Fiat Chrysler is the second automaker to be accused of producing faulty emissions data.
Statistics can be used to prove anything, and so can IoT analytics.
Yet another car maker has found themselves in the middle of an emissions scandal. On Jan 13, the Environmental Protection Agency accused Chrysler of installing software on their diesel trucks that was specifically designed to cheat emissions tests. The affected vehicles include the 2014-2016 Dodge Ram 1500 pickup trucks and Jeep Grand Cherokees with 3.0-liter engines. Chrysler installed the software on roughly 104,000 vehicles, the EPA estimated.
In September 2015, Volkswagen was forced to recall close to 500,000 VW and Audi cars in the United States after the EPA found models with Type EA189 diesel engines had been fitted with a device designed to help them cheat emissions tests by reducing the production of nitrogen oxides during testing conditions. The scandal resulted in $20 billion in fines and criminal charges for seven employees.

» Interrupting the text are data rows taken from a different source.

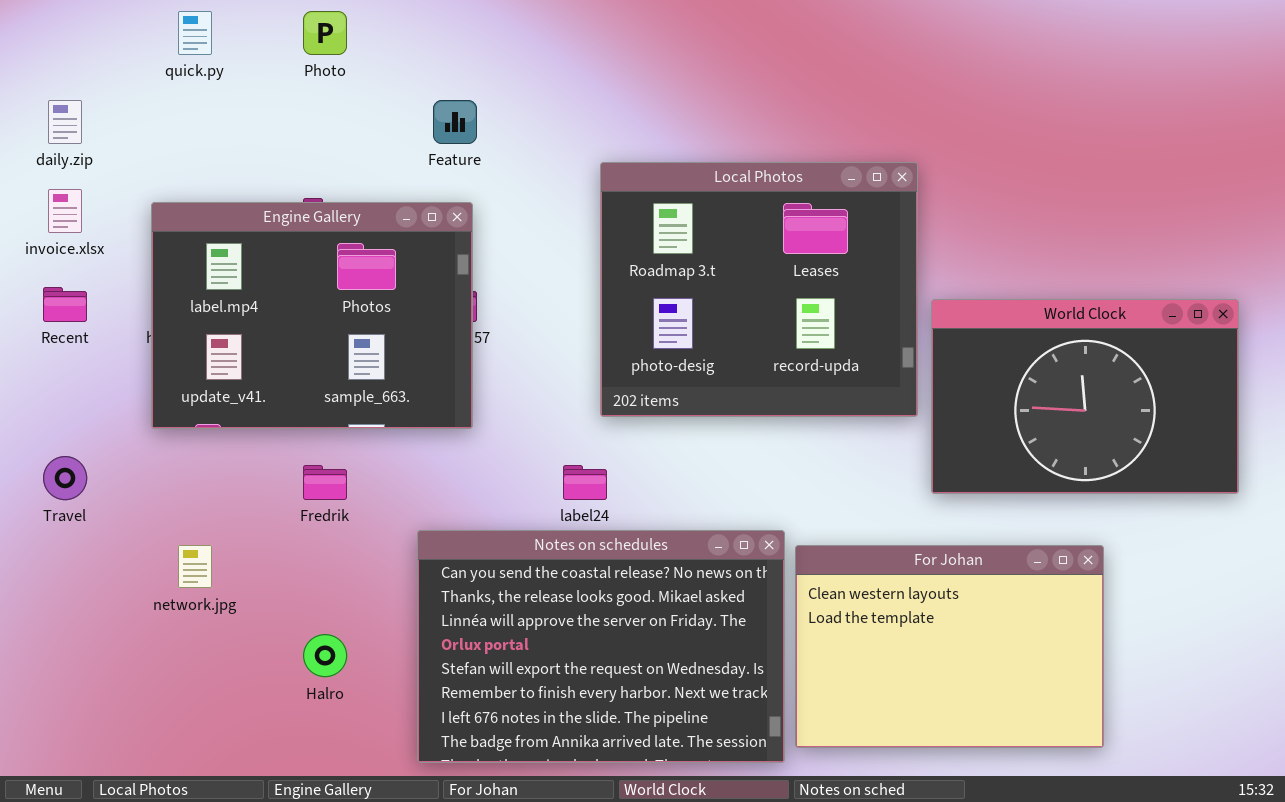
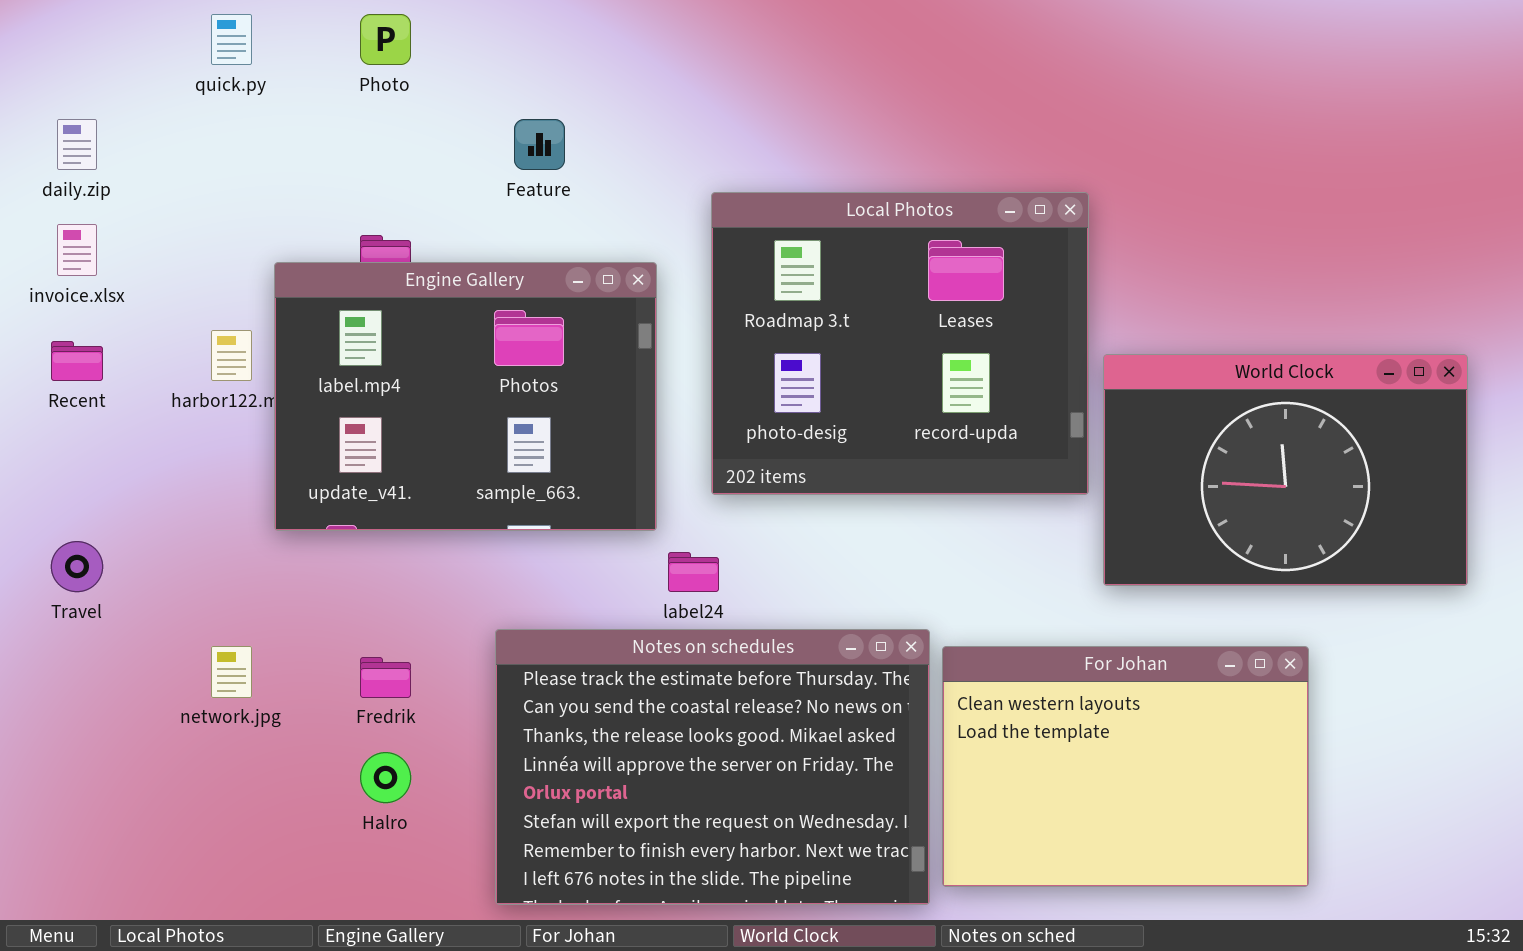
Engine Gallery: [151,202,473,429] -> [274,262,657,531], moved
Fredrik: [303,465,347,500] -> [360,657,411,698], moved
Notes on schedules: [417,530,785,763] -> [495,629,930,905], scrolled up 1 row

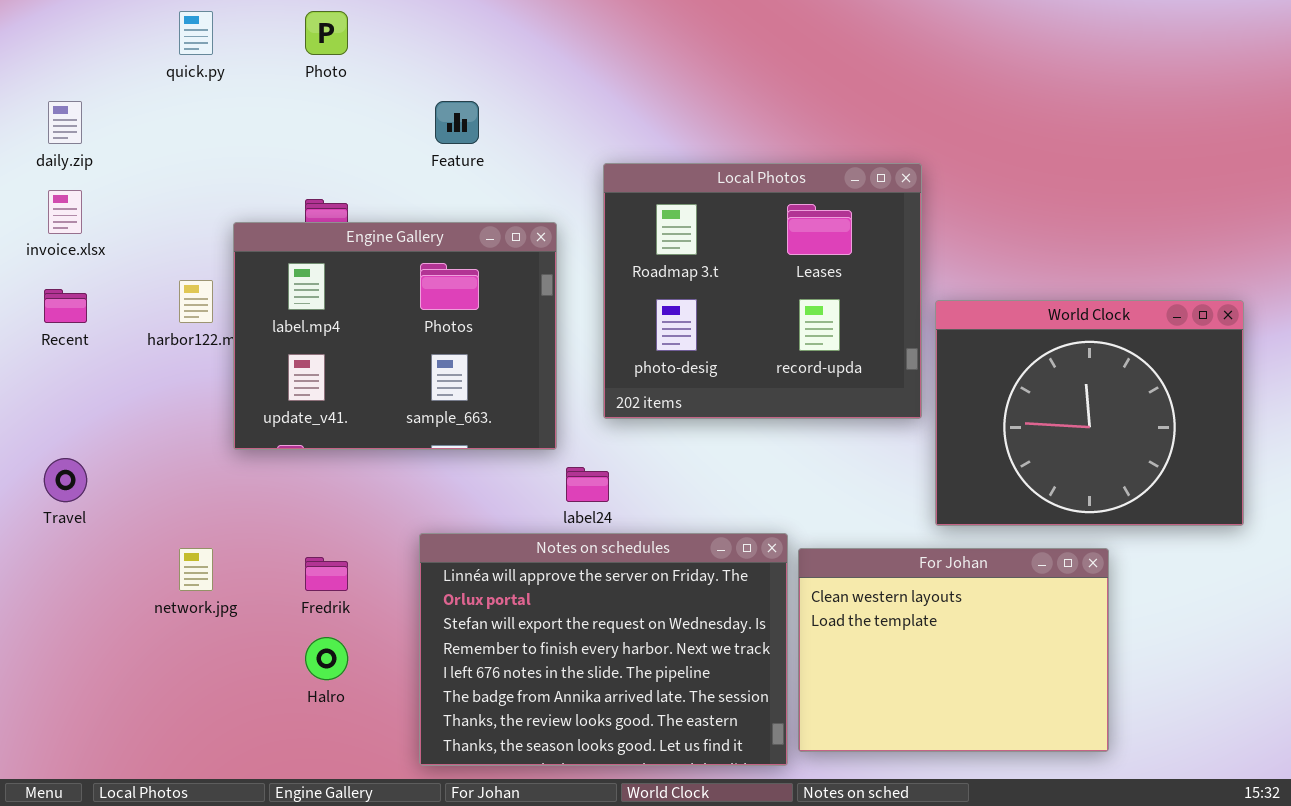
World Clock: [1103,354,1468,586] -> [935,300,1244,526], resized
Notes on schedules: [495,629,930,905] -> [419,533,788,766], scrolled down 3 rows

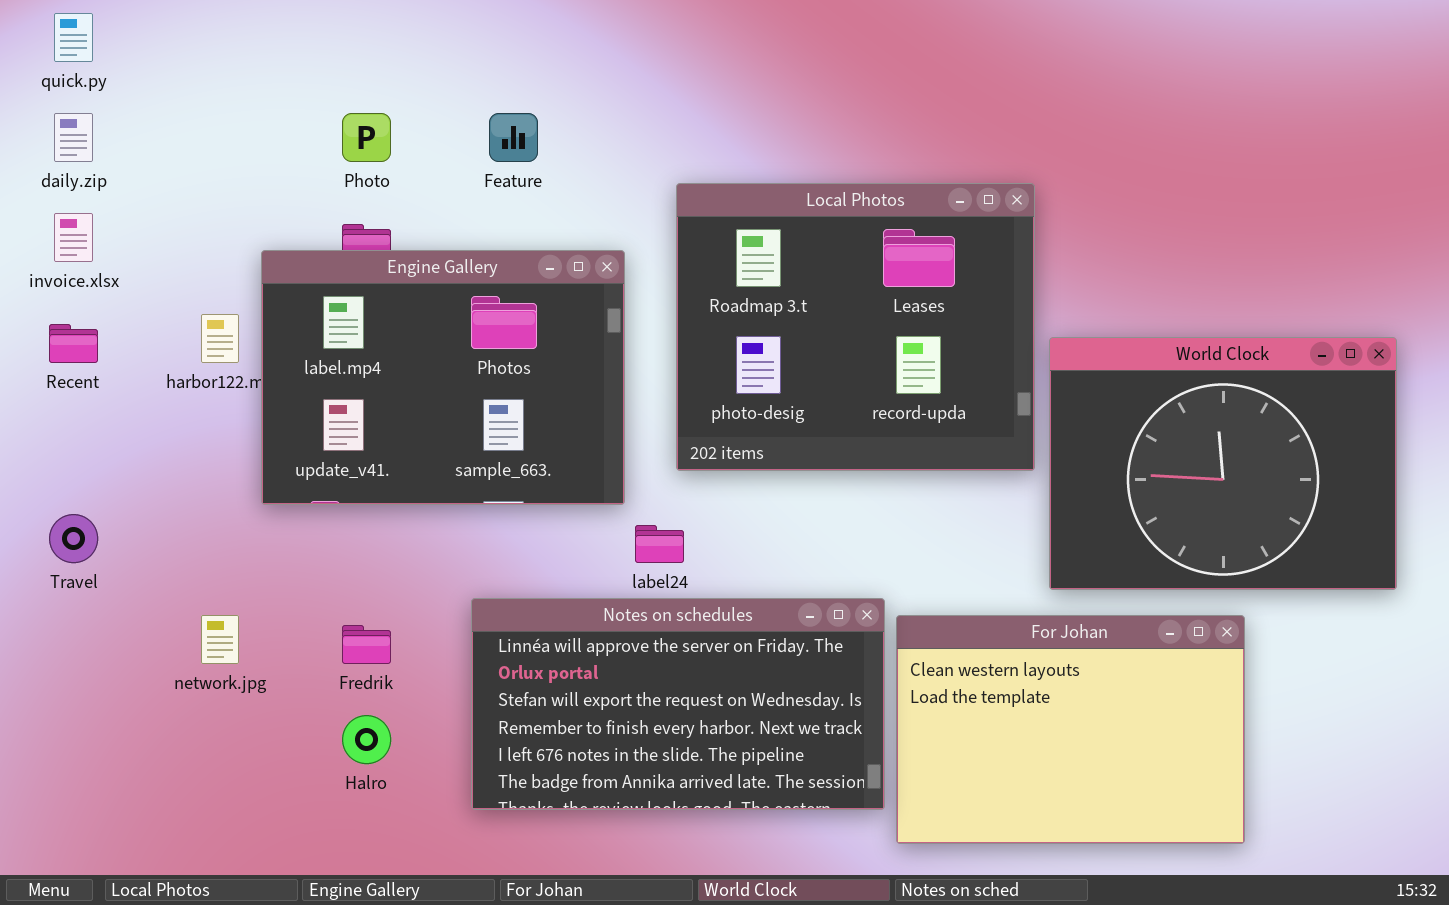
quick.py: [179,11,213,55] -> [54,13,93,62], moved
Photo: [305,11,348,55] -> [342,113,391,162], moved
Notes on schedules: [419,533,788,766] -> [471,598,885,810], resized

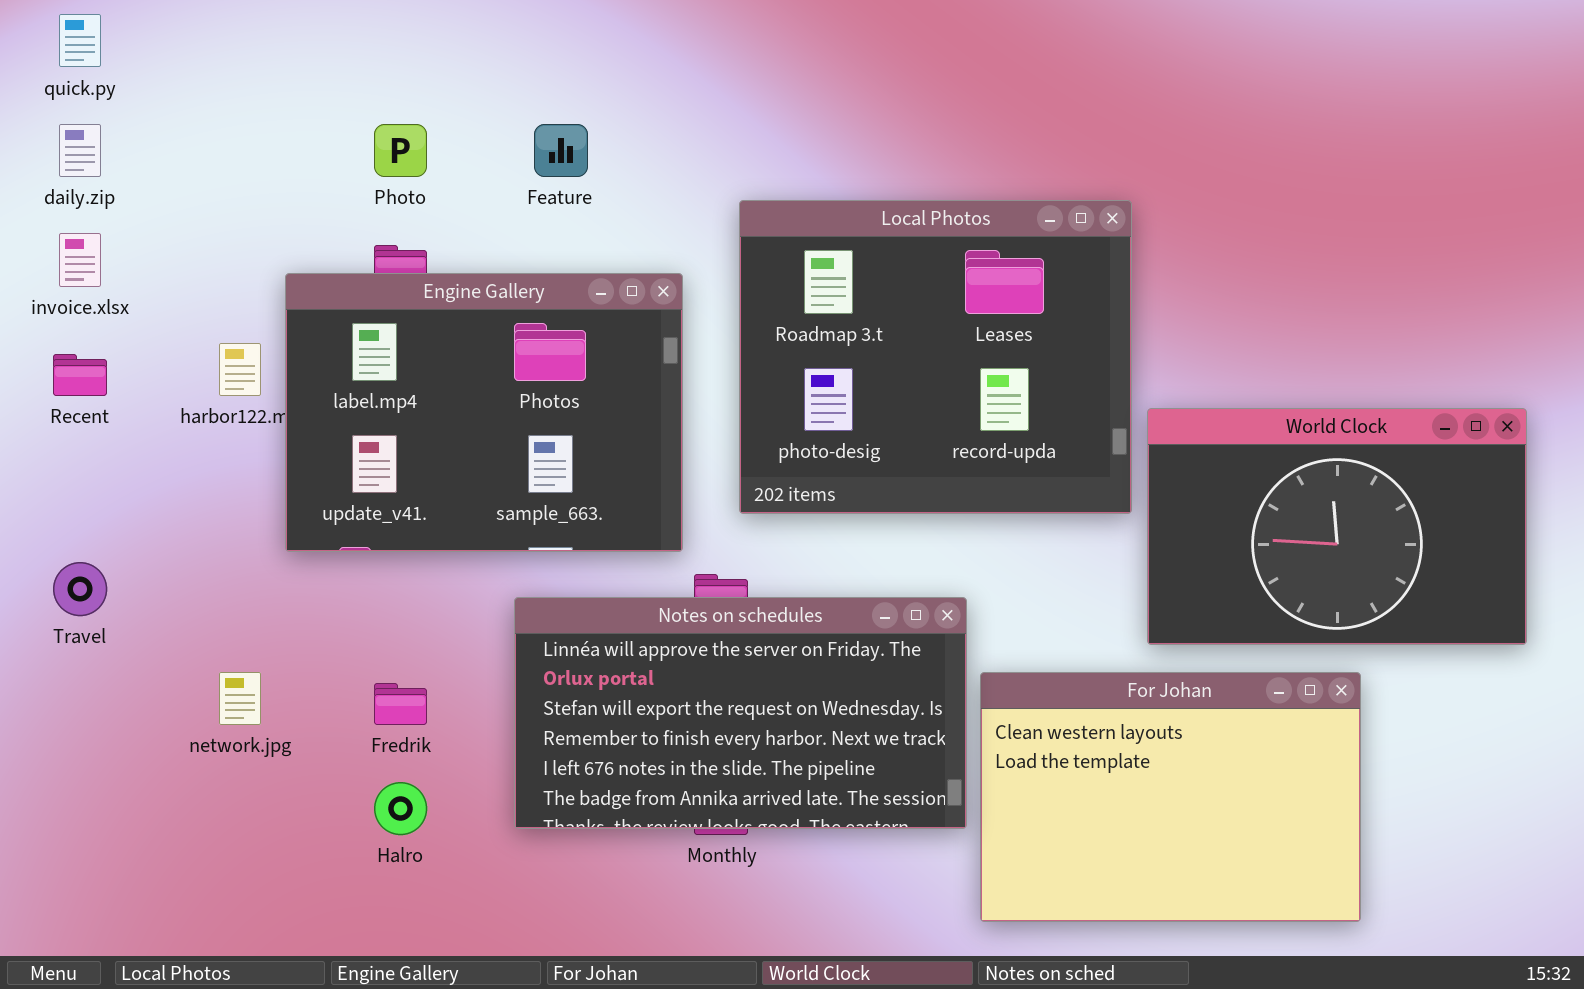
World Clock: [1049,337,1397,590] -> [1147,408,1527,645], resized
Notes on schedules: [471,598,885,810] -> [514,597,967,829], moved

“Failing to disclose software that affects emissions in a vehicle’s engine is a serious violation of the law, which can result in harmful pollution in the air we breathe,” Cynthia Giles, assistant administrator for EPA’s Office of Enforcement and Compliance Assurance, said in a statement.
The EPA stopped short of calling the Chrysler software a “defeat device,” which is illegal, but said they are waiting for an explanation from the company. Chrysler has denied the allegations but said they plan to make changes to their software to satisfy the EPA’s concerns. Their stock plummeted 18 percent after the news.
Fiat Chrysler “intends to work with the incoming administration to present its case and resolve this matter fairly and equitably and to assure the EPA and FCA U.S. customers that the company’s diesel-powered vehicles meet all applicable regulatory requirements,” the company said in a statement.
Volkswagen’s actions (and if found guilty, Chrysler’s) have served to cast doubt on the veracity of the information collected and analyzed by IoT sensors and devices.
“By rigging the engines to behave in this manner VW has cast doubt in the validity (or veracity, as it is known in Big Data circles) of the information generated by sensors and connected devices,” wrote Forbes contributor Theo Priestley. “What Volkswagen has brought to light is that we are far from being able to trust the validity of the data being generated in the first place. This goes well beyond whether the IOT industry can secure the data, agree standards, or indeed guarantee that consumer privacy rights are upheld.”
The risk of data manipulation, such as that which VW was heavily punished for, is more of risk than hacking, he said. What’s the answer? Priestly believes it lies in open data (without proprietary platforms), IoT interoperability, and the security of blockchain. (Related: “Can blockchain help secure the Internet of Things?”).
Blockchain can only be updated by consensus of a majority of the participants in the system, and allows those users to remain anonymous to protect their privacy. Using blockchain will create an audit trail that makes accountability seamless and automatic. Is he right? Only time will tell.
For now, automakers are scrambling to ensure they are complying with all federal emissions regulations after EPA officials said they are looking into whether other automakers are using similar software. However, in a Trump administration and with the GOP in control of Congress, emissions regulations may be rolled back or not enforced.